O vento rodou de SW/W para E, isto agora devia voltar tudo para trás.  Aqui, o 2º round rendeu mais 4 mm, que perfaz um acumulado de 50 mm.


----------



## frederico (25 Out 2013 às 16:48)

Tavira acumulou mais de 50 mm. Terminará o mês um pouco acima da média. Desta vez não desviou para Cádis.


----------



## algarvio1980 (25 Out 2013 às 17:01)

Que giro, as nuvens vêem em sentido contrário.  Aquela mancha que vê no Sat24 e no radar será que chega a terra? 

Agora brilha o sol e está um vendaval de leste.


----------



## Agreste (25 Out 2013 às 17:14)

Será que o túnel encheu? Várias ruas aqui alagaram. 

Rua de São Luís em Faro.


----------



## frederico (25 Out 2013 às 17:15)

Agreste disse:


> Será que o túnel encheu? Várias ruas aqui alagaram.
> 
> Rua de São Luís em Faro.



Se chovesse aí no Algarve o que chove aqui no Porto...


----------



## frederico (25 Out 2013 às 17:17)

A estação de Tavira deixou de emitir. Ia a caminho dos 60 mm.


----------



## Agreste (25 Out 2013 às 17:26)

frederico disse:


> Se chovesse aí no Algarve o que chove aqui no Porto...



Precipitação torrencial é por aqui. O nosso regime não é de sistemas frontais mais ou menos domesticados, pelo menos nesta parte do ano. 

Com águas mais quentes, o potencial de sul ou sueste é muito bom. Difícil é reunir as condições. 

Repesco os dias de novembro do ano passado antes do tornado de Silves. 



E a ribeira de Quarteira após a chuvada da noite anterior.


----------



## algarvio1980 (25 Out 2013 às 17:28)

Agreste disse:


> Será que o túnel encheu? Várias ruas aqui alagaram.
> 
> Rua de São Luís em Faro.



Não sei se encheu, como era com a baixa mar provavelmente não meteu água. Se fosse com maré cheia aí acreditava mais.


----------



## Agreste (25 Out 2013 às 17:44)

Há alguns aguaceiros que ainda podem cá chegar mas é tudo já de fraca intensidade. Terminou por agora a semana chuvosa e provavelmente a nossa "época tropical".

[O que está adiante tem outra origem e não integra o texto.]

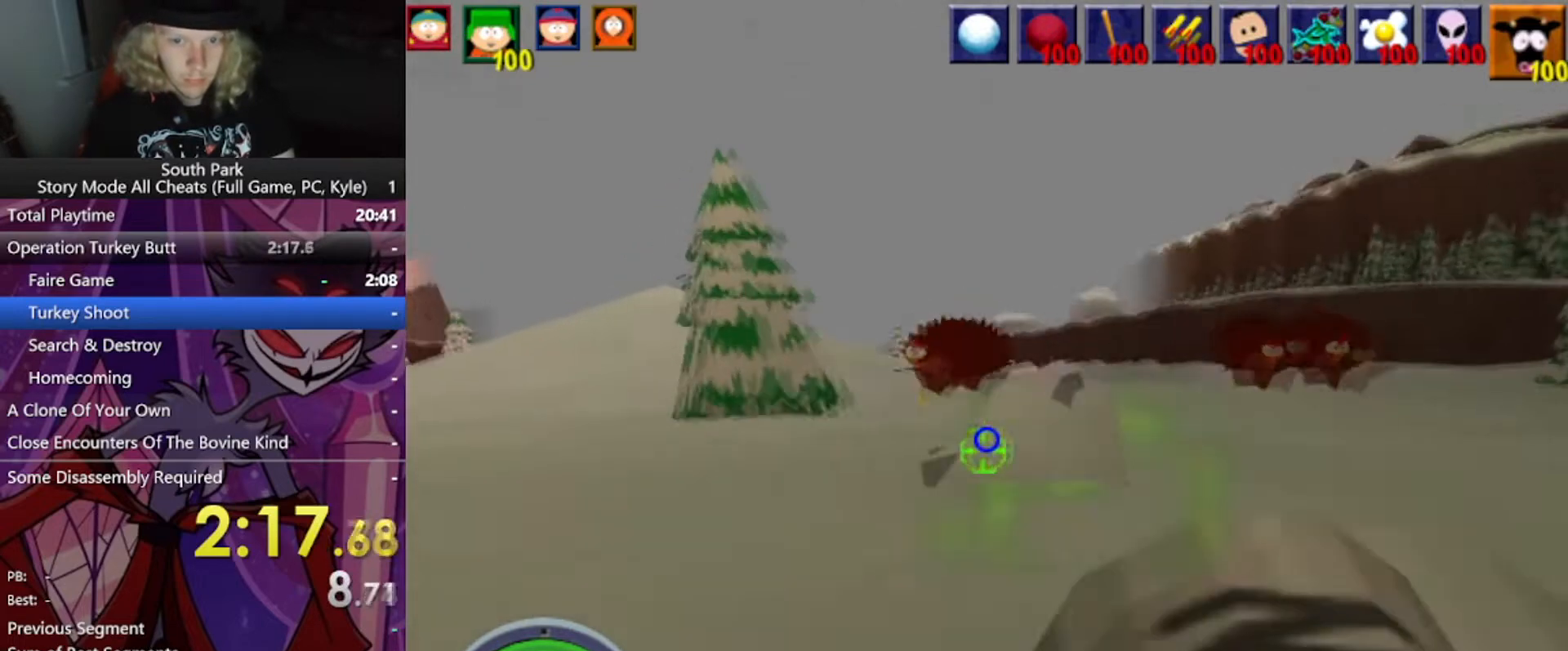
{"keys": ["a", "w"], "mouse": [], "events": []}
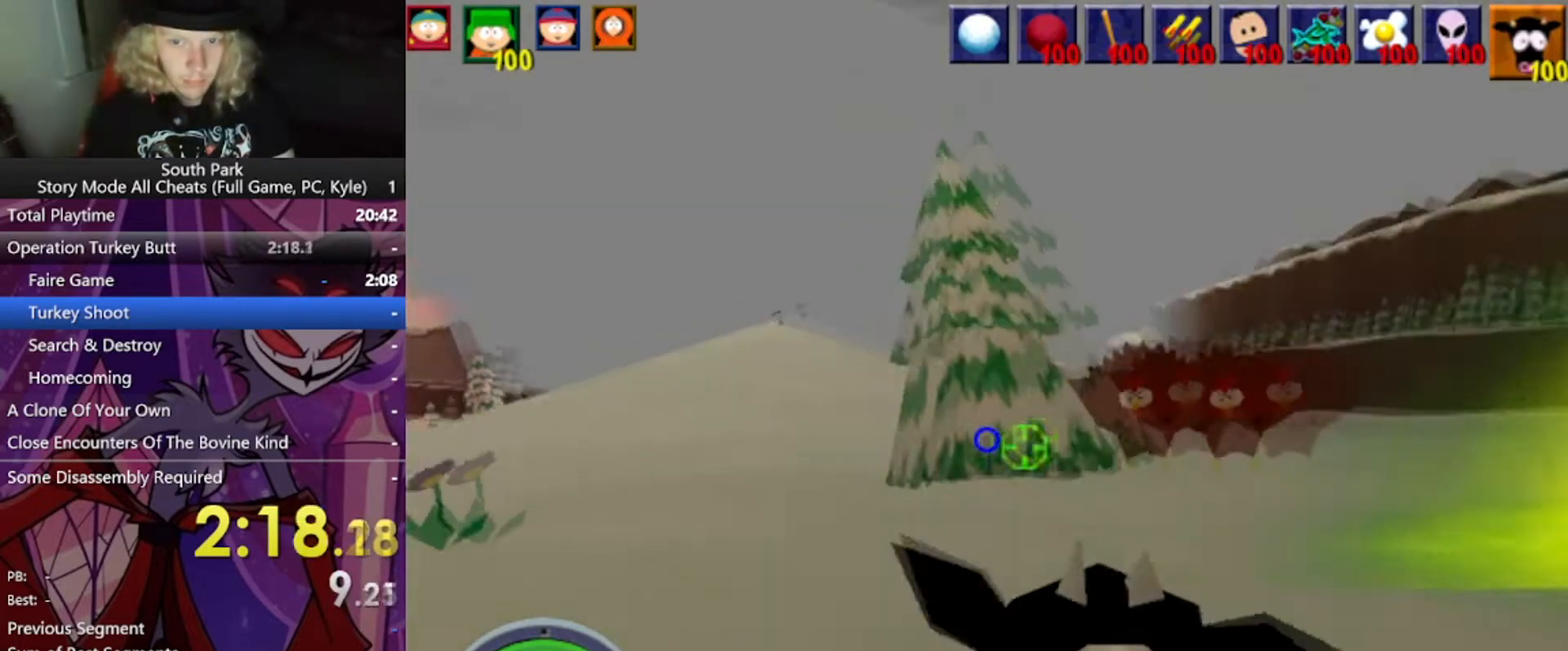
{"keys": ["a", "w"], "mouse": [], "events": []}
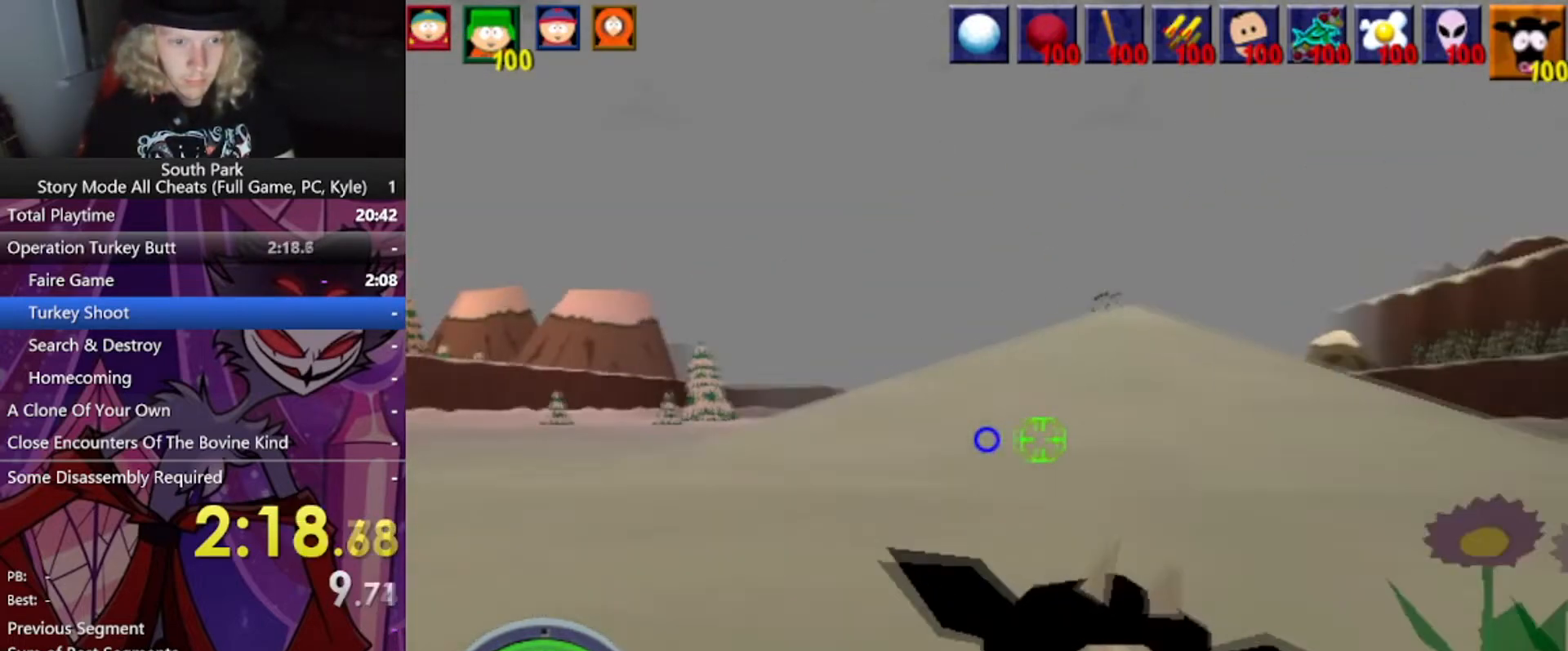
{"keys": ["d", "w"], "mouse": [], "events": [[33, "a", "up"], [367, "d", "down"]]}
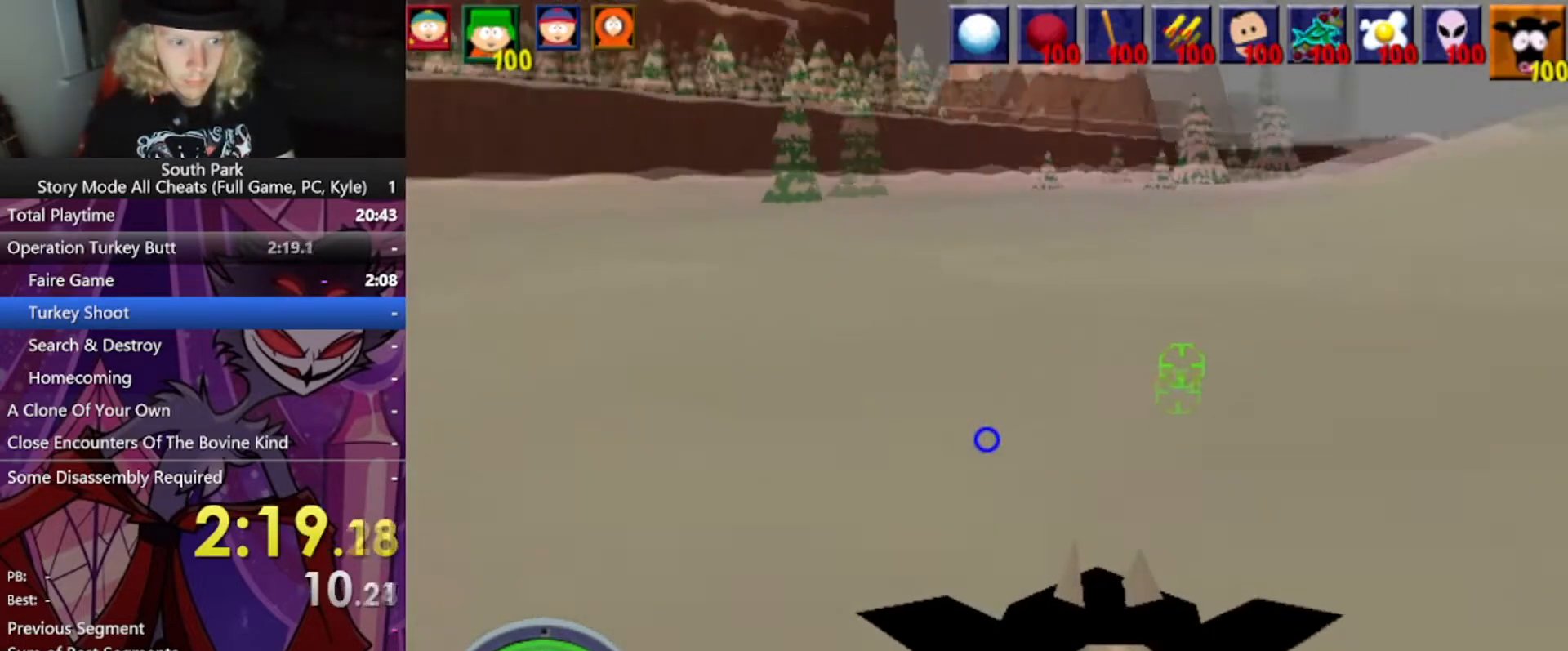
{"keys": ["d", "w"], "mouse": [], "events": []}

Temos pela frente altas pressões para 7 a 10 dias antes das frentes polares tornarem a baixar de novo.


----------



## frederico (25 Out 2013 às 17:56)

Também acho que a época das primeiras chuvas após o Verão está terminada. Agora as próximas semanas serão cruciais para o ano hidrológico algarvio. Ter estes três meses chuvosos é fundamental para um ano dentro da média.


----------



## ]ToRnAdO[ (25 Out 2013 às 18:14)

Aurélio disse:


> Existe algo que eu não percebo ... a RUEMA de VRSA não funciona é certo, mas a EMA de Castro Marim funciona, e apenas marca precipitação residual nem chega a um milimetro.
> 
> Isso quer dizer que o pluviómetro de Castro Marim, deve estar cheias de aranhas, não ???




Por Monte Gordo muitas inundações, ja em VRSA segundo os relatos é mais do mesmo...


----------



## ]ToRnAdO[ (25 Out 2013 às 18:58)

Mas que belissimo dia este, trovoada, chuva forte, inundações! E parece que la vem mais... 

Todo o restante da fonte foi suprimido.